» **Collected data entries**
* * * *
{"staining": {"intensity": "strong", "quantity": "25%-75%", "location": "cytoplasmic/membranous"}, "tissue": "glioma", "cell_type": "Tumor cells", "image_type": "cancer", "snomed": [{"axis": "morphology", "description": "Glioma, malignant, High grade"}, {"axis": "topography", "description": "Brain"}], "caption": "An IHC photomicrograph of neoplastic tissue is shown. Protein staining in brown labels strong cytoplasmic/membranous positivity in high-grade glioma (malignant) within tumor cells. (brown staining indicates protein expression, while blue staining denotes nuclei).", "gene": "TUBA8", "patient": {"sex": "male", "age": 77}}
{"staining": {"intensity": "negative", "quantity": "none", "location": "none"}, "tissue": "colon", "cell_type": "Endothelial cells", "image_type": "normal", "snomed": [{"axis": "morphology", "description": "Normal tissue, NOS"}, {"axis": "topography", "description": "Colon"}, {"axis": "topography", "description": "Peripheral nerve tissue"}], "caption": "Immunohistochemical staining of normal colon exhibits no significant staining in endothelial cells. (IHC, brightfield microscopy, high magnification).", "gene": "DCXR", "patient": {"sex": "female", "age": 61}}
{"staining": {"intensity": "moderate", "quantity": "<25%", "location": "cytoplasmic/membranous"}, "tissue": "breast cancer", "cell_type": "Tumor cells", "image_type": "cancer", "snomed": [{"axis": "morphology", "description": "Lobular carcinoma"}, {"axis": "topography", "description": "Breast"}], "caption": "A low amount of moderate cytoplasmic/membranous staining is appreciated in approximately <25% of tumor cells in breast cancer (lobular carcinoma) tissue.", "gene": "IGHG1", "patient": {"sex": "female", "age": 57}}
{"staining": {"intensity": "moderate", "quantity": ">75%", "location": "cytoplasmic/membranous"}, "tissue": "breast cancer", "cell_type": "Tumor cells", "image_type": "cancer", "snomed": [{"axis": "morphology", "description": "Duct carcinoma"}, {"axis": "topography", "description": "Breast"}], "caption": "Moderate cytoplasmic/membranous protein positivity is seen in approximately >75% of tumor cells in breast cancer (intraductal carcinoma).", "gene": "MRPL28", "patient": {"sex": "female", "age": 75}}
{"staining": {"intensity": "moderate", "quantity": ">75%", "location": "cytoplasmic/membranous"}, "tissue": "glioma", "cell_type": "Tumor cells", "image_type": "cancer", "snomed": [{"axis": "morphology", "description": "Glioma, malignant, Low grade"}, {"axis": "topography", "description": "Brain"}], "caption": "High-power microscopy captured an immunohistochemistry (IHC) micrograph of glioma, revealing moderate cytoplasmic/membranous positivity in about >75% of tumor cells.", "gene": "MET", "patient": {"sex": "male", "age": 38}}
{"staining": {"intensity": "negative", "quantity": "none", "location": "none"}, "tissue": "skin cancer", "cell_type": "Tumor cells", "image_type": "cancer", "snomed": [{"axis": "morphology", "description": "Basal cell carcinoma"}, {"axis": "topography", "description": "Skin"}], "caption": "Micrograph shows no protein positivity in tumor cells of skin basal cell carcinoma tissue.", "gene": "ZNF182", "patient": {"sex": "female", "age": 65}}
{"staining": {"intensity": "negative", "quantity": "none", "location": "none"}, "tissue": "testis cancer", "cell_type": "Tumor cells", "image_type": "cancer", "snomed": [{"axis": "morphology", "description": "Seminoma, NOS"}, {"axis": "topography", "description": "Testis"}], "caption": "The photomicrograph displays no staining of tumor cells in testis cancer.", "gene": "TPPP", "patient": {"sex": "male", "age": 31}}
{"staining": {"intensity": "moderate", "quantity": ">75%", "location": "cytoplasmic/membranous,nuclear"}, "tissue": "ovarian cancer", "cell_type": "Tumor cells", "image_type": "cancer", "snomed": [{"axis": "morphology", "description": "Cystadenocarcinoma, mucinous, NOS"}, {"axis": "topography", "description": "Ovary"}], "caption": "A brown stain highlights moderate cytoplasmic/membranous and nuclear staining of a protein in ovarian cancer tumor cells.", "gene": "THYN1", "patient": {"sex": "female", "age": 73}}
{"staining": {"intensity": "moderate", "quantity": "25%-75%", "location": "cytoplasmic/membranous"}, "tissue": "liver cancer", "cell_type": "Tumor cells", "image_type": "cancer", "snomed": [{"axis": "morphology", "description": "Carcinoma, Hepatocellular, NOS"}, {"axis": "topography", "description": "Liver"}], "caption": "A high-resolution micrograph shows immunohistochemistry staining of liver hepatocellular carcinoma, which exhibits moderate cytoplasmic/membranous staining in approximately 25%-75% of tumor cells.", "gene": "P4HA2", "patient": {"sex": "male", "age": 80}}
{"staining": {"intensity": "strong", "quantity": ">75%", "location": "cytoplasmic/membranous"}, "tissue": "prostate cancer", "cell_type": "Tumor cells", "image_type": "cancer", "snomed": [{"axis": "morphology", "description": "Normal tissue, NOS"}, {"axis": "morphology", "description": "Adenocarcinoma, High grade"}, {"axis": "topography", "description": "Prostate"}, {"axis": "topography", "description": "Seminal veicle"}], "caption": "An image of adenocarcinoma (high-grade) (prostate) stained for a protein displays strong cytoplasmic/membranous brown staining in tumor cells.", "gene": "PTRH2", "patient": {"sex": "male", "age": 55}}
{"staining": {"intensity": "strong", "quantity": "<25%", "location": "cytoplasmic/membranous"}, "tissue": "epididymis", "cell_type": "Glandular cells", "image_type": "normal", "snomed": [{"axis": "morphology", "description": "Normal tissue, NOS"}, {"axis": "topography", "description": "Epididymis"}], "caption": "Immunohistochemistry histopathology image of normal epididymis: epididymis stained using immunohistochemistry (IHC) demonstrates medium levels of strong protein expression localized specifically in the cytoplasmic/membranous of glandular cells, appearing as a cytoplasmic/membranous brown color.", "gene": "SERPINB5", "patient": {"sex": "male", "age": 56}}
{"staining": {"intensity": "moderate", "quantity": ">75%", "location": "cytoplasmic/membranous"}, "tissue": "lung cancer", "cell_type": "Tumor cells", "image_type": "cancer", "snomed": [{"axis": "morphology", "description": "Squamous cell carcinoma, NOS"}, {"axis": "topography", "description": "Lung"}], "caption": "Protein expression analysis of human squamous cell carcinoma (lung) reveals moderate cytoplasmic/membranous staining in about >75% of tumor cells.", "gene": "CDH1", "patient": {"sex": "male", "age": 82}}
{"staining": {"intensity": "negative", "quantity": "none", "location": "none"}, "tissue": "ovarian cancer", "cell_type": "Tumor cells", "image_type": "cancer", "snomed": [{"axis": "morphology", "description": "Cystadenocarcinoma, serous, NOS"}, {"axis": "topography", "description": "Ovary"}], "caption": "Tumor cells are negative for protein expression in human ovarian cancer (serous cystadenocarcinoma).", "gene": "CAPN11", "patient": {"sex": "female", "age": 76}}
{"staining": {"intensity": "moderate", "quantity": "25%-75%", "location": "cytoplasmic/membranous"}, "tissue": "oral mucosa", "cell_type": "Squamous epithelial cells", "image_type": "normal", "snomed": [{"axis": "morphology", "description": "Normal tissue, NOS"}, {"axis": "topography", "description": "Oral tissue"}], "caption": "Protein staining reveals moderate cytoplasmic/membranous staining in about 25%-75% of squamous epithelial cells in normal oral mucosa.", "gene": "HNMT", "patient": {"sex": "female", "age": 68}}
* * * *
Could you repeat every record above exactly as it stands?

» **Finished task**
{"staining": {"intensity": "strong", "quantity": "25%-75%", "location": "cytoplasmic/membranous"}, "tissue": "glioma", "cell_type": "Tumor cells", "image_type": "cancer", "snomed": [{"axis": "morphology", "description": "Glioma, malignant, High grade"}, {"axis": "topography", "description": "Brain"}], "caption": "An IHC photomicrograph of neoplastic tissue is shown. Protein staining in brown labels strong cytoplasmic/membranous positivity in high-grade glioma (malignant) within tumor cells. (brown staining indicates protein expression, while blue staining denotes nuclei).", "gene": "TUBA8", "patient": {"sex": "male", "age": 77}}
{"staining": {"intensity": "negative", "quantity": "none", "location": "none"}, "tissue": "colon", "cell_type": "Endothelial cells", "image_type": "normal", "snomed": [{"axis": "morphology", "description": "Normal tissue, NOS"}, {"axis": "topography", "description": "Colon"}, {"axis": "topography", "description": "Peripheral nerve tissue"}], "caption": "Immunohistochemical staining of normal colon exhibits no significant staining in endothelial cells. (IHC, brightfield microscopy, high magnification).", "gene": "DCXR", "patient": {"sex": "female", "age": 61}}
{"staining": {"intensity": "moderate", "quantity": "<25%", "location": "cytoplasmic/membranous"}, "tissue": "breast cancer", "cell_type": "Tumor cells", "image_type": "cancer", "snomed": [{"axis": "morphology", "description": "Lobular carcinoma"}, {"axis": "topography", "description": "Breast"}], "caption": "A low amount of moderate cytoplasmic/membranous staining is appreciated in approximately <25% of tumor cells in breast cancer (lobular carcinoma) tissue.", "gene": "IGHG1", "patient": {"sex": "female", "age": 57}}
{"staining": {"intensity": "moderate", "quantity": ">75%", "location": "cytoplasmic/membranous"}, "tissue": "breast cancer", "cell_type": "Tumor cells", "image_type": "cancer", "snomed": [{"axis": "morphology", "description": "Duct carcinoma"}, {"axis": "topography", "description": "Breast"}], "caption": "Moderate cytoplasmic/membranous protein positivity is seen in approximately >75% of tumor cells in breast cancer (intraductal carcinoma).", "gene": "MRPL28", "patient": {"sex": "female", "age": 75}}
{"staining": {"intensity": "moderate", "quantity": ">75%", "location": "cytoplasmic/membranous"}, "tissue": "glioma", "cell_type": "Tumor cells", "image_type": "cancer", "snomed": [{"axis": "morphology", "description": "Glioma, malignant, Low grade"}, {"axis": "topography", "description": "Brain"}], "caption": "High-power microscopy captured an immunohistochemistry (IHC) micrograph of glioma, revealing moderate cytoplasmic/membranous positivity in about >75% of tumor cells.", "gene": "MET", "patient": {"sex": "male", "age": 38}}
{"staining": {"intensity": "negative", "quantity": "none", "location": "none"}, "tissue": "skin cancer", "cell_type": "Tumor cells", "image_type": "cancer", "snomed": [{"axis": "morphology", "description": "Basal cell carcinoma"}, {"axis": "topography", "description": "Skin"}], "caption": "Micrograph shows no protein positivity in tumor cells of skin basal cell carcinoma tissue.", "gene": "ZNF182", "patient": {"sex": "female", "age": 65}}
{"staining": {"intensity": "negative", "quantity": "none", "location": "none"}, "tissue": "testis cancer", "cell_type": "Tumor cells", "image_type": "cancer", "snomed": [{"axis": "morphology", "description": "Seminoma, NOS"}, {"axis": "topography", "description": "Testis"}], "caption": "The photomicrograph displays no staining of tumor cells in testis cancer.", "gene": "TPPP", "patient": {"sex": "male", "age": 31}}
{"staining": {"intensity": "moderate", "quantity": ">75%", "location": "cytoplasmic/membranous,nuclear"}, "tissue": "ovarian cancer", "cell_type": "Tumor cells", "image_type": "cancer", "snomed": [{"axis": "morphology", "description": "Cystadenocarcinoma, mucinous, NOS"}, {"axis": "topography", "description": "Ovary"}], "caption": "A brown stain highlights moderate cytoplasmic/membranous and nuclear staining of a protein in ovarian cancer tumor cells.", "gene": "THYN1", "patient": {"sex": "female", "age": 73}}
{"staining": {"intensity": "moderate", "quantity": "25%-75%", "location": "cytoplasmic/membranous"}, "tissue": "liver cancer", "cell_type": "Tumor cells", "image_type": "cancer", "snomed": [{"axis": "morphology", "description": "Carcinoma, Hepatocellular, NOS"}, {"axis": "topography", "description": "Liver"}], "caption": "A high-resolution micrograph shows immunohistochemistry staining of liver hepatocellular carcinoma, which exhibits moderate cytoplasmic/membranous staining in approximately 25%-75% of tumor cells.", "gene": "P4HA2", "patient": {"sex": "male", "age": 80}}
{"staining": {"intensity": "strong", "quantity": ">75%", "location": "cytoplasmic/membranous"}, "tissue": "prostate cancer", "cell_type": "Tumor cells", "image_type": "cancer", "snomed": [{"axis": "morphology", "description": "Normal tissue, NOS"}, {"axis": "morphology", "description": "Adenocarcinoma, High grade"}, {"axis": "topography", "description": "Prostate"}, {"axis": "topography", "description": "Seminal veicle"}], "caption": "An image of adenocarcinoma (high-grade) (prostate) stained for a protein displays strong cytoplasmic/membranous brown staining in tumor cells.", "gene": "PTRH2", "patient": {"sex": "male", "age": 55}}
{"staining": {"intensity": "strong", "quantity": "<25%", "location": "cytoplasmic/membranous"}, "tissue": "epididymis", "cell_type": "Glandular cells", "image_type": "normal", "snomed": [{"axis": "morphology", "description": "Normal tissue, NOS"}, {"axis": "topography", "description": "Epididymis"}], "caption": "Immunohistochemistry histopathology image of normal epididymis: epididymis stained using immunohistochemistry (IHC) demonstrates medium levels of strong protein expression localized specifically in the cytoplasmic/membranous of glandular cells, appearing as a cytoplasmic/membranous brown color.", "gene": "SERPINB5", "patient": {"sex": "male", "age": 56}}
{"staining": {"intensity": "moderate", "quantity": ">75%", "location": "cytoplasmic/membranous"}, "tissue": "lung cancer", "cell_type": "Tumor cells", "image_type": "cancer", "snomed": [{"axis": "morphology", "description": "Squamous cell carcinoma, NOS"}, {"axis": "topography", "description": "Lung"}], "caption": "Protein expression analysis of human squamous cell carcinoma (lung) reveals moderate cytoplasmic/membranous staining in about >75% of tumor cells.", "gene": "CDH1", "patient": {"sex": "male", "age": 82}}
{"staining": {"intensity": "negative", "quantity": "none", "location": "none"}, "tissue": "ovarian cancer", "cell_type": "Tumor cells", "image_type": "cancer", "snomed": [{"axis": "morphology", "description": "Cystadenocarcinoma, serous, NOS"}, {"axis": "topography", "description": "Ovary"}], "caption": "Tumor cells are negative for protein expression in human ovarian cancer (serous cystadenocarcinoma).", "gene": "CAPN11", "patient": {"sex": "female", "age": 76}}
{"staining": {"intensity": "moderate", "quantity": "25%-75%", "location": "cytoplasmic/membranous"}, "tissue": "oral mucosa", "cell_type": "Squamous epithelial cells", "image_type": "normal", "snomed": [{"axis": "morphology", "description": "Normal tissue, NOS"}, {"axis": "topography", "description": "Oral tissue"}], "caption": "Protein staining reveals moderate cytoplasmic/membranous staining in about 25%-75% of squamous epithelial cells in normal oral mucosa.", "gene": "HNMT", "patient": {"sex": "female", "age": 68}}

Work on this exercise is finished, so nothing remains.